As noted in this document, STClass does not require a list of sensitive terms, syntactic rules, specific corpus, or the calculation of probabilities to determine the sensitivity of documents.

Sensitive Chains:

Empresa de Viajes Cia. Ltda.

Guipuzcoa G2–117 y Moreno.

Eduardo Estévez Mediana.

5 Conclusion

The problem of determining the sensitivity of documents is a problem that presents great challenges, in principle by itself's nature, the temporality of their sensitivity, the large number of documents that are generated and most significantly, the dependence of sensitivity to natural language semantics.

In this work, based on an analysis of the most used methods to classify sensitive documents and the need to know if a document should be protected or not, limitations and requirements present in these methods were detected, among which are: it must be provided a lists of sensitive words to be able to identify them, the elimination of words can cause the loss of semantic relationships, the comparison between documents is based on numerical vectors, the order of the words is ignored, use of specific corpus, provide grammar rules and the use of probabilities.

Based on this identification, the STClass method was developed to determine the sensitivity of documents from the point of view of the Logical Combinatorial Pattern Recognition.
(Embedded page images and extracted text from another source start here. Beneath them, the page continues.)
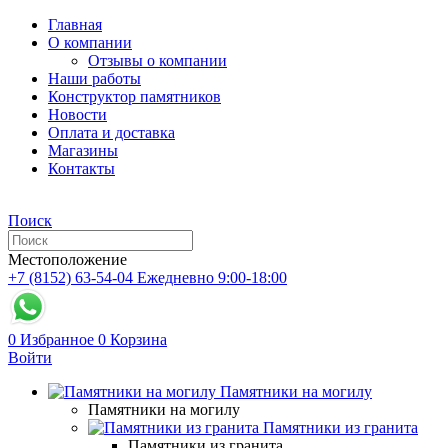
Главная
О компании
Отзывы о компании
Наши работы
Конструктор памятников
Новости
Оплата и доставка
Магазины
Контакты
Поиск
Местоположение
+7 (8152) 63-54-04
Ежедневно 9:00-18:00
0
Избранное
0
Корзина
Войти
Памятники на могилу
Памятники на могилу
Памятники из гранита
Памятники из гранита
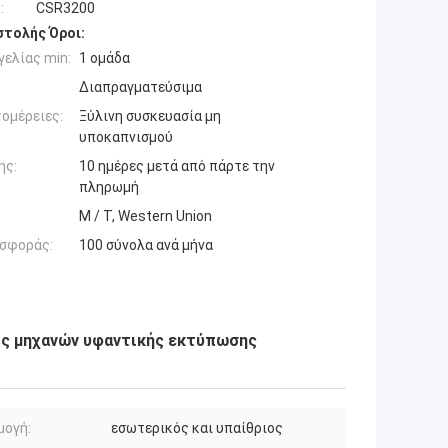
:
CSR3200
τολής Όροι:
ελίας min:
1 ομάδα
Διαπραγματεύσιμα
ομέρειες:
Ξύλινη συσκευασία μη
υποκαπνισμού
ης:
10 ημέρες μετά από πάρτε την
πληρωμή
Μ / Τ, Western Union
σφοράς:
100 σύνολα ανά μήνα
ς μηχανών υφαντικής εκτύπωσης
μογή:
εσωτερικός και υπαίθριος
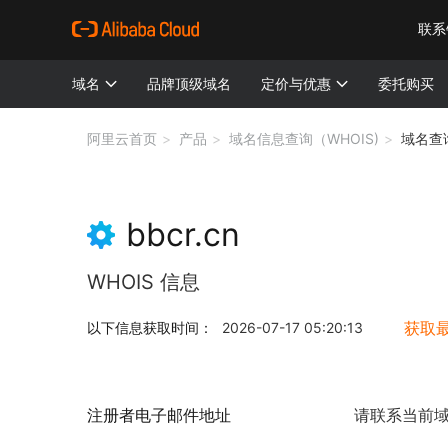
联系
域名
品牌顶级域名
定价与优惠
委托购买
阿里云首页
产品
域名信息查询（WHOIS)
域名查
bbcr.cn
WHOIS 信息
获取
以下信息获取时间：
2026-07-17 05:20:13
注册者电子邮件地址
请联系当前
The method is based on content analysis and is approached as a problem of supervised classification considering two phases: training and classification.

In this work, its application to the problem is presented with two classes: sensitive and non-sensitive documents.

Among the advantages offered by STClass are the following: it does not require an initial list of terms, it maintains the order and the semantic relationship between terms, it does not need specific corpus or a priori probabilities, to evaluate the similarity, different comparison criteria can be incorporated between terms and between strings of terms. In addition, its application can be extended to problems with a larger number of classes.

In the tests carried out, an efficiency of 96% was achieved in the classification of new documents.

As a continuation of this work, it is necessary to test the method with public and articles datasets, make comparisons with other methods, and do the extension to include any number of classes and provide degrees of sensitivity.